We can then plot the posterior predictions in the time domain, as well as compute the updated P10,P50,P90. The posterior quantiles exhibit a significant reduction in uncertainty in comparison to the prior.


In [17]:
%plot inline -s 1800,800
[PriorQuantiles, PosteriorQuantiles] = ComputeQuantiles(...
    PriorPrediction.data, h_reconstructed');
PlotPosteriorSamplesAndQuantiles(PriorPrediction,TruthRealization, ...
    h_reconstructed',PriorQuantiles,PosteriorQuantiles);



References

Abdi, Herve, Lynne J. Williams, and Domininique Valentin. "Multiple factor analysis: principal component analysis for multitable and multiblock data sets." Wiley Interdisciplinary Reviews: Computational Statistics 5.2 (2013): 149-179.

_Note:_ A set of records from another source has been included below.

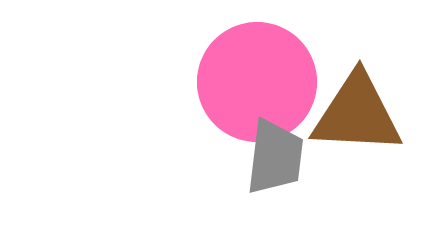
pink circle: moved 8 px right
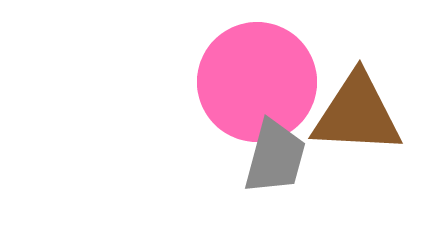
gray trapezoid: rotated 8 degrees clockwise
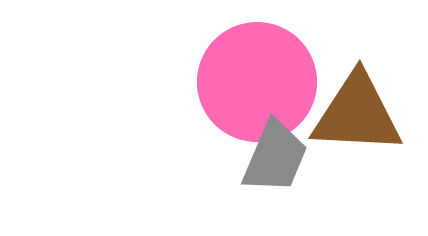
gray trapezoid: rotated 8 degrees clockwise
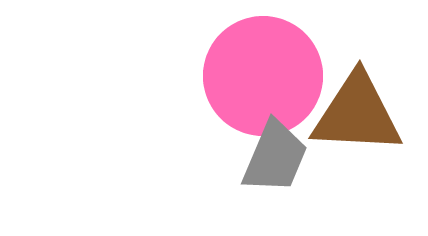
pink circle: moved 6 px right, 6 px up
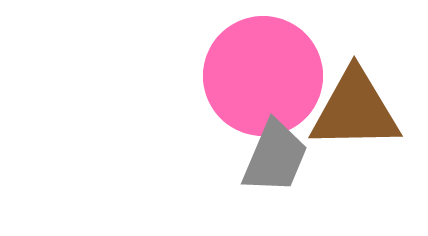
brown triangle: moved 2 px left, 4 px up; rotated 4 degrees counterclockwise
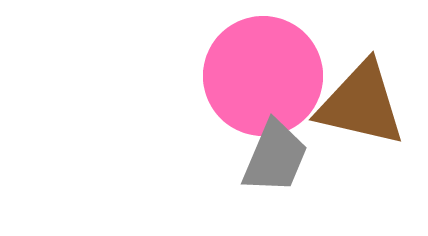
brown triangle: moved 6 px right, 6 px up; rotated 14 degrees clockwise
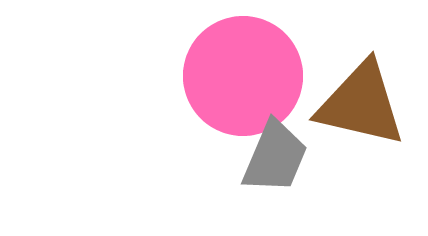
pink circle: moved 20 px left
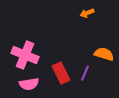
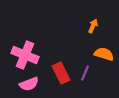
orange arrow: moved 6 px right, 13 px down; rotated 136 degrees clockwise
pink semicircle: rotated 12 degrees counterclockwise
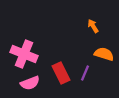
orange arrow: rotated 56 degrees counterclockwise
pink cross: moved 1 px left, 1 px up
pink semicircle: moved 1 px right, 1 px up
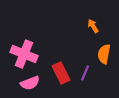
orange semicircle: rotated 96 degrees counterclockwise
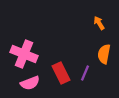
orange arrow: moved 6 px right, 3 px up
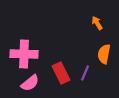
orange arrow: moved 2 px left
pink cross: rotated 20 degrees counterclockwise
pink semicircle: rotated 18 degrees counterclockwise
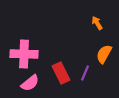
orange semicircle: rotated 18 degrees clockwise
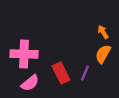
orange arrow: moved 6 px right, 9 px down
orange semicircle: moved 1 px left
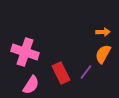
orange arrow: rotated 120 degrees clockwise
pink cross: moved 1 px right, 2 px up; rotated 16 degrees clockwise
purple line: moved 1 px right, 1 px up; rotated 14 degrees clockwise
pink semicircle: moved 1 px right, 2 px down; rotated 18 degrees counterclockwise
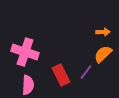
orange semicircle: rotated 18 degrees clockwise
red rectangle: moved 2 px down
pink semicircle: moved 3 px left; rotated 30 degrees counterclockwise
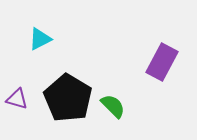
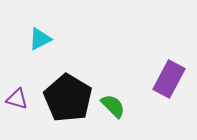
purple rectangle: moved 7 px right, 17 px down
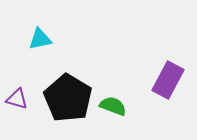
cyan triangle: rotated 15 degrees clockwise
purple rectangle: moved 1 px left, 1 px down
green semicircle: rotated 24 degrees counterclockwise
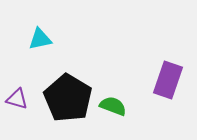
purple rectangle: rotated 9 degrees counterclockwise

Ahlbrandt, Thomas S. The Sirte Basin Province of Libya: Sirte-Zelten Total Petroleum System. US Department of the Interior, US Geological Survey, 2001.

Fiduk, Joseph Carl. "Evaporites, petroleum exploration, and the Cenozoic evolution of the Libyan shelf margin, central North Africa." Marine and Petroleum Geology 26.8 (2009): 1513-1527.

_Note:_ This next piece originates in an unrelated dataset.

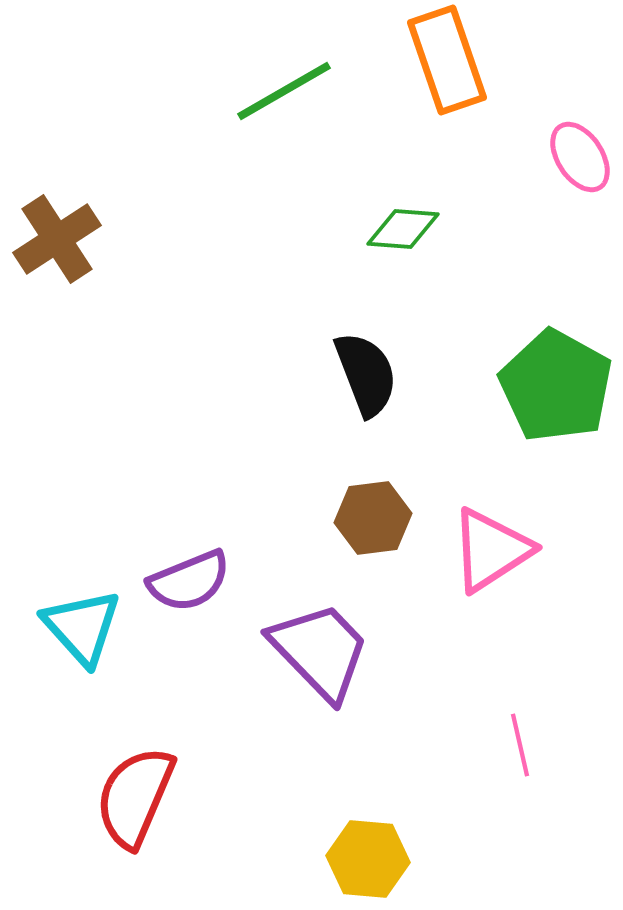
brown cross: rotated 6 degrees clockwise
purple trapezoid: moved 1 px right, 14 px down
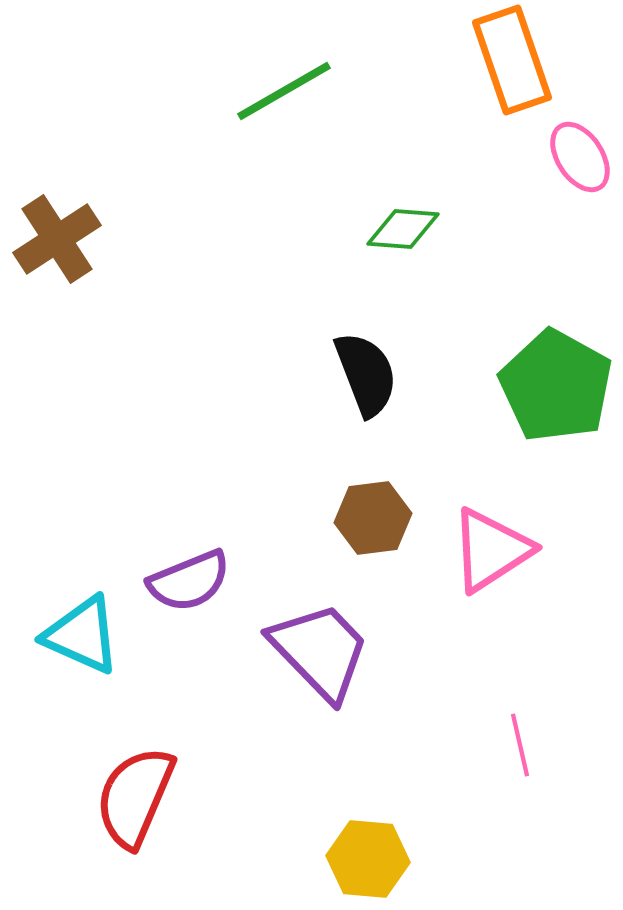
orange rectangle: moved 65 px right
cyan triangle: moved 8 px down; rotated 24 degrees counterclockwise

Ramsay, James O. Functional data analysis. John Wiley & Sons, Inc., 2006.

Tarantola, Albert. Inverse problem theory and methods for model parameter estimation. Society for Industrial and Applied Mathematics, 2005.

Thompson, Bruce. "Canonical correlation analysis." Encyclopedia of statistics in behavioral science (2005).